飯田)30代の外交官の男性、ナミビア国籍と。ここまで時間がかかったのは、試薬などが開発されていないので、ゲノム解析しなければいけなかったからだそうです。
既存のワクチンはオミクロン株への効果が低い
佐々木)モデルナのCEOが、「オミクロン株は、既存のワクチンでは効果が低い」ということを「フィナンシャル・タイムズ」のインタビューで答えています。オミクロン株に対応したワクチンをつくるには、数か月はかかるだろうと言っています。
飯田)いまのワクチンでは効果が低い。
佐々木)新型コロナウイルスにはトゲトゲがあるではないですか。あのトゲトゲのところが人間の細胞にくっついて侵入するという仕組みなのです。
飯田)そうですね。
佐々木)そのトゲトゲを「スパイクたんぱく」と言うのですが、今回のオミクロン株だと、既存のものから30ヵ所くらい変異していて、そのうち20ヵ所くらいはトゲトゲの部分の変異だそうです。中身の変異ではなく、トゲトゲが変異している。中身そのものは変わらないのだけれど、既存のワクチンの抗体ではトゲトゲの変異に対応できないということらしいです。
ワクチン接種者はそれほど重症化を心配することはない
佐々木)だから、変異したトゲトゲに対応するワクチンをつくらなければいけないという話です。いろいろな医療従事者の人たちの発信を横断的に読んでいるのですが、現状では、劇的に重症化するようなことはなさそうだと。いまのところ、既存のワクチンを打っていれば、それほど重症化を心配する必要はないようです。ただ、感染力が強いのは間違いないらしいです。
飯田)トゲトゲが変異しているから。
佐々木)どのくらい感染するのかもよくわからないので、今回のような日本の外国人流入禁止という、厳格化対応はよかったと思います。
重症化して倒れる前に感染が拡大するので弱毒化しない新型コロナウイルス
飯田)読売新聞1面トップで、入国禁止の例外の厳格化についても書かれています。日本人の方や永住者の方、その配偶者や子どもは「特段の事情」ということで入れる。その部分も厳格に運用し、水際対策を行うということのようです。

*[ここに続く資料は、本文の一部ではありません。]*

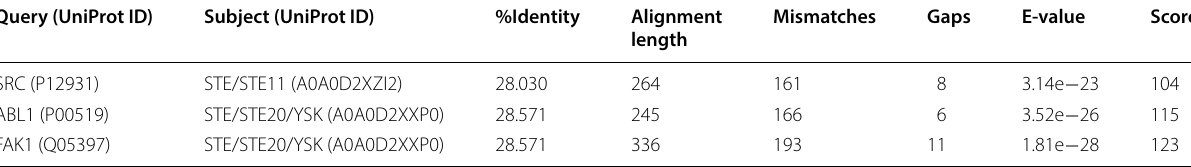
Table 5 Alignment results from the BLAST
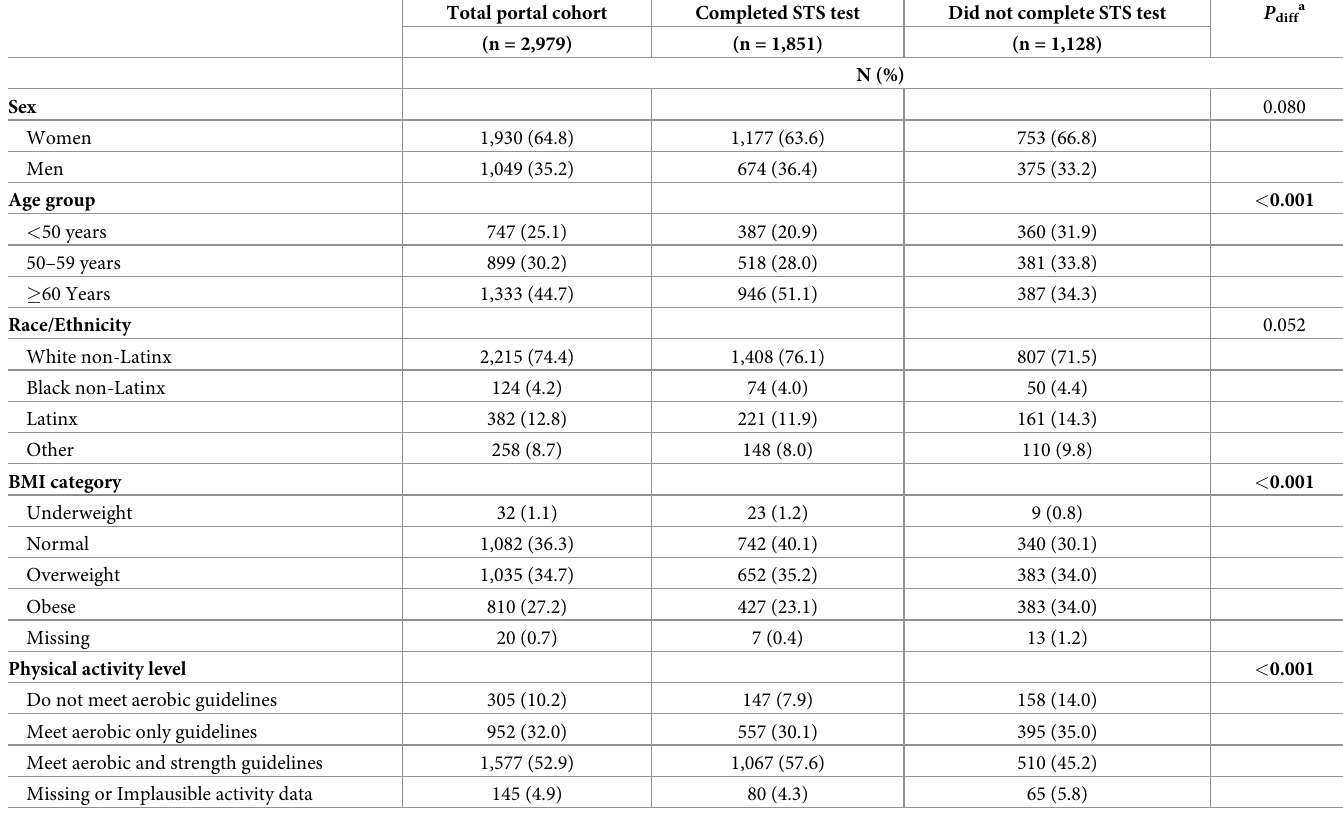
Table 1. Demographic characteristics of CPS-3 portal participants by sit-to-stand test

佐々木)新型コロナウイルスは、「感染して変異すればするほど弱毒化する、毒が弱まる」と言われていたではないですか。専門家に聞くと、普通のウイルスは強ければ強いほどすぐ人が死んでしまい、感染しにくくなるため、映画にあるような「すぐに死んでしまうほどのウイルスが拡がって人類が絶滅する」という状況は、現実的にはあり得ないと。そんなにすぐ死んでしまったら、瞬く間に感染が収まってしまうと言います。
飯田)それほど強いウイルスであれば。
佐々木)ただ、今回の新型コロナウイルスは、発症する前に感染する。最も感染が多いのは、発症の数日前という話がありましたよね。重症化して倒れる前に感染が拡大するから、弱毒化しないのだと。
よくできているウイルス
佐々木)そう言われると、新型コロナウイルスが感染し始めたころ、厚労省のコロナ分科会の尾身茂先生が「このウイルスはよくできているな」と感心されたように話しているのをテレビで見たことがあります。いまになってみると、そういうことだったのかと。強い病気を発症させるのに、感染力も強く、弱毒化しないで感染拡大し続けるというメカニズムを、このウイルスは持っているということです。